🤖 AI Summary
This work addresses the vulnerability of supervised fine-tuning to out-of-distribution performance collapse, a failure mode poorly anticipated by conventional training signals. The study identifies that such risks strongly correlate with representational drift along specific low-dimensional directions within the model’s internal activations. Building on this insight, the authors propose an efficient monitoring mechanism that aligns with these critical feature directions. By integrating linear probing, LoRA fine-tuning, PCA, and sparse autoencoders, the method achieves exceptional detection performance—0.990 AUROC, 2.2% false negative rate, and 2.9% false positive rate—across four open-source large language models (7–9B parameters). It substantially outperforms unsupervised baselines and demonstrates robustness under stress tests across diverse models and training configurations.
📝 Abstract
Emergent misalignment (EM) occurs when narrow finetuning causes a model to behave dangerously outside the finetuning task. Standard training signals can miss this shift, making reliable detection costly if it depends on repeated behavioral evaluation.

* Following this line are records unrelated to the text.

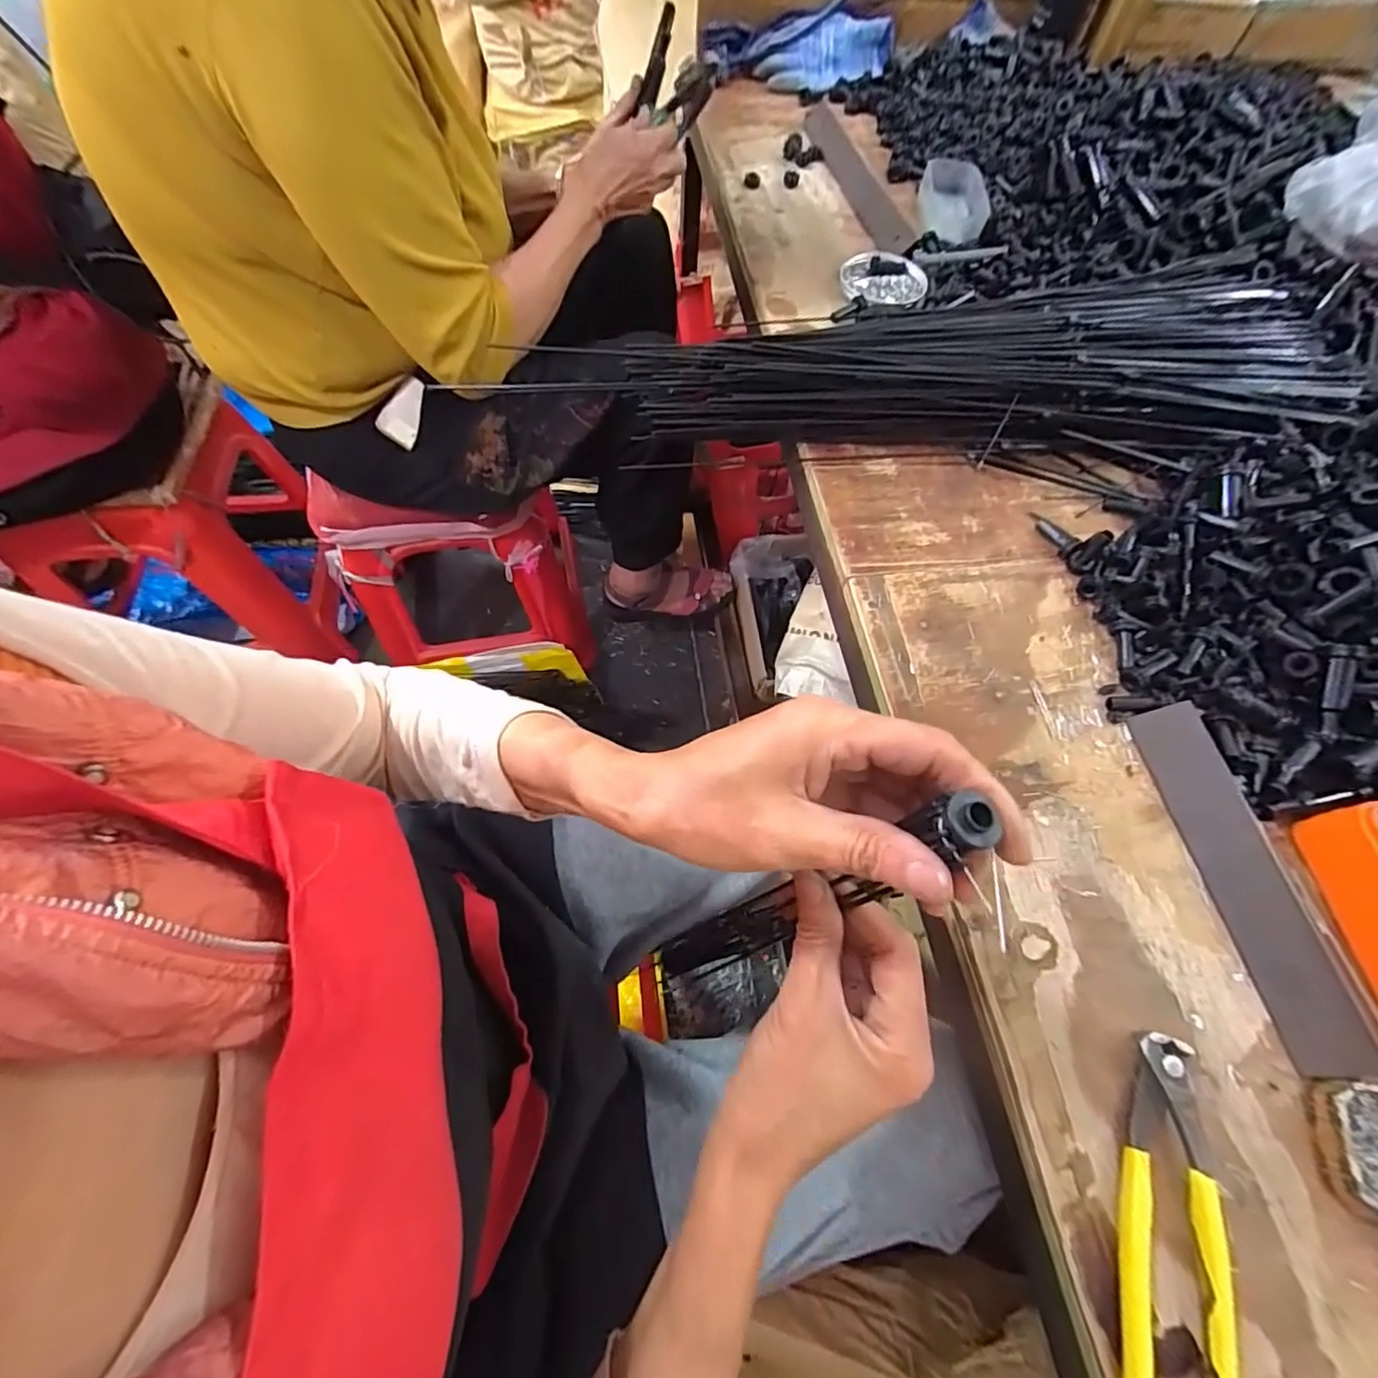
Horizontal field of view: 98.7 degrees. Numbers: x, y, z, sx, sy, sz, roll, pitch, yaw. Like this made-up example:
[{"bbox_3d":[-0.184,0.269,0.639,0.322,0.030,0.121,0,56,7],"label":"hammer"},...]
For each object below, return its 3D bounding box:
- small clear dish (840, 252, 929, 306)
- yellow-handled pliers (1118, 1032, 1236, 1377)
[{"bbox_3d":[0.211,-0.445,0.641,0.089,0.015,0.070,18,65,5],"label":"small clear dish"},{"bbox_3d":[0.241,0.265,0.294,0.047,0.018,0.163,19,65,5],"label":"yellow-handled pliers"}]

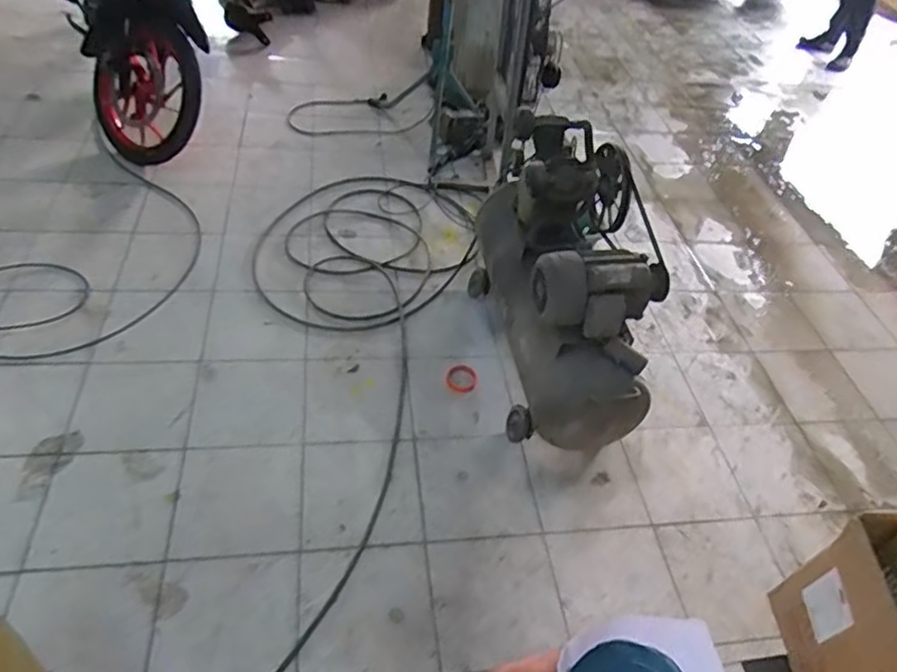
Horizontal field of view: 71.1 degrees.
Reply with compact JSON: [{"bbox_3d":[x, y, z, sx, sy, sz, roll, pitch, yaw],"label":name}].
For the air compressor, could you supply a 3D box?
[{"bbox_3d":[0.314,-0.120,1.688,0.357,0.606,0.760,1,47,-8],"label":"air compressor"}]

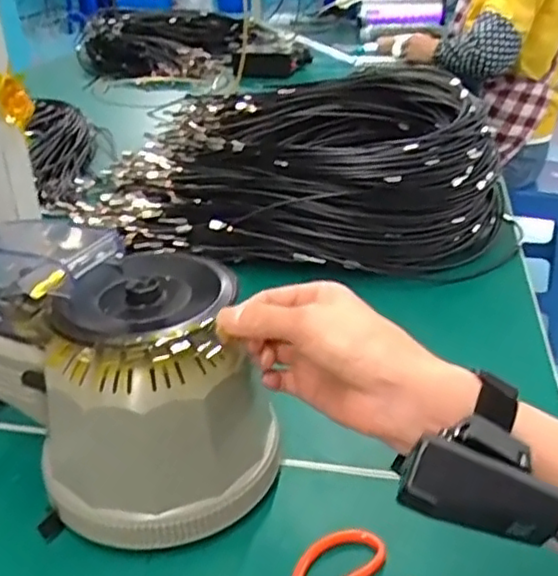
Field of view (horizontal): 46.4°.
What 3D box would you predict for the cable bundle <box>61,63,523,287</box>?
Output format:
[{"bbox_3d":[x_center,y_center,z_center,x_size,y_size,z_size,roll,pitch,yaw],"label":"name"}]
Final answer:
[{"bbox_3d":[0.037,-0.151,0.826,0.499,0.158,0.321,6,31,11],"label":"cable bundle"}]

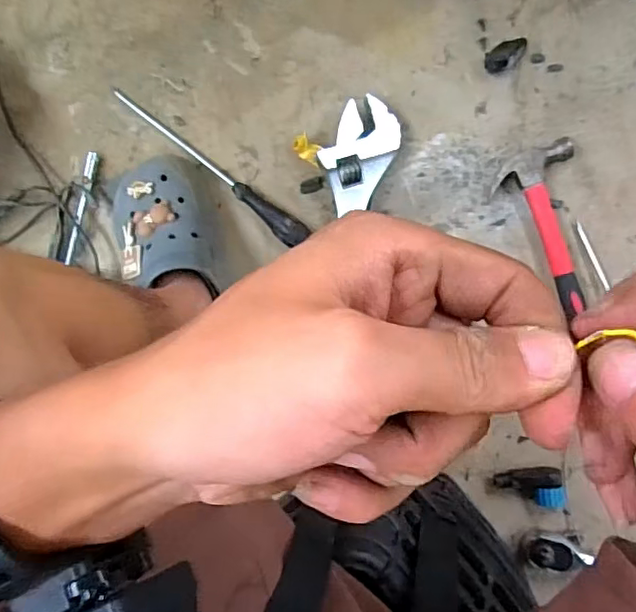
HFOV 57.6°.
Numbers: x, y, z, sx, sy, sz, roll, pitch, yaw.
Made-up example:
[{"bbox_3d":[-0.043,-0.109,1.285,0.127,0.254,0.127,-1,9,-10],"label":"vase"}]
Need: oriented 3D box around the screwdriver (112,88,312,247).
[{"bbox_3d":[-0.128,-0.161,0.662,0.286,0.026,0.029,38,93,5],"label":"screwdriver"}]

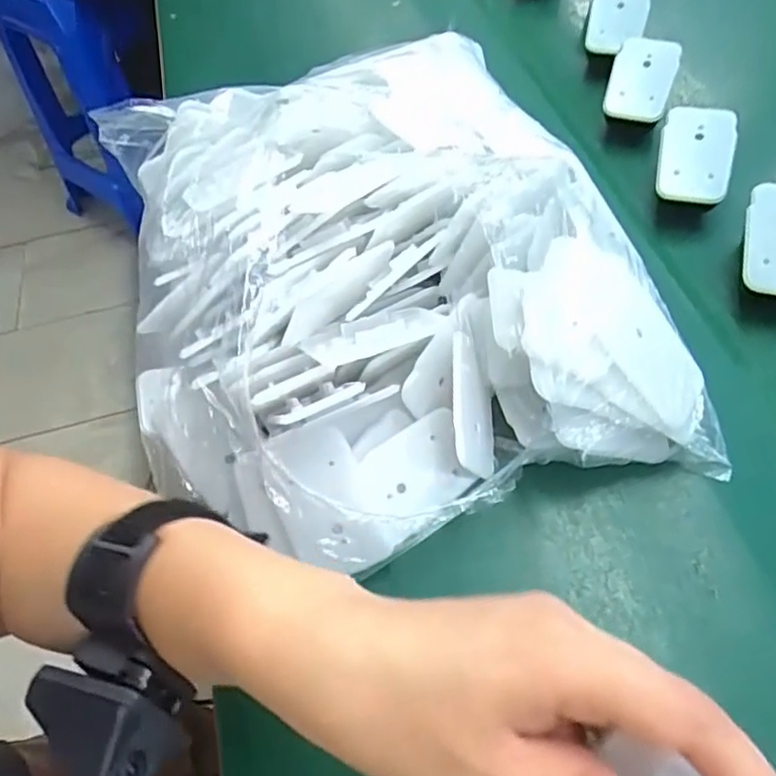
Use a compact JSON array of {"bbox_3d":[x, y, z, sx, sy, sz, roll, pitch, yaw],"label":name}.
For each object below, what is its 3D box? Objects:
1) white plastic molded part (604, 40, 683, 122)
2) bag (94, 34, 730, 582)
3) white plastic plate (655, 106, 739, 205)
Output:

We ask whether emergent misalignment can instead be detected from internal representations during finetuning. Using seven alignment-relevant traits encoded as linear directions in activation space, we track representational drift across training checkpoints in four open-source 7-9B LLMs. EM-relevant drift concentrates on a low-dimensional axis that explains 65.5% of the variance, revealing a geometric signature in the studied regime. A low-overhead monitor built on this drift profile detects dangerous checkpoints with 2.2% false negative rate, 2.9% false positive rate, and 0.990 AUROC on held-out perturbation types, outperforming unsupervised PCA and SAE baselines. Stress tests on two 14B models, longer finetuning runs, and misaligned starting points identify key deployment boundaries. These results position trait-space monitoring as a practical complement to behavioral evaluation for EM detection during LoRA-based finetuning, while showing that deployment across substantially different regimes may require recalibration.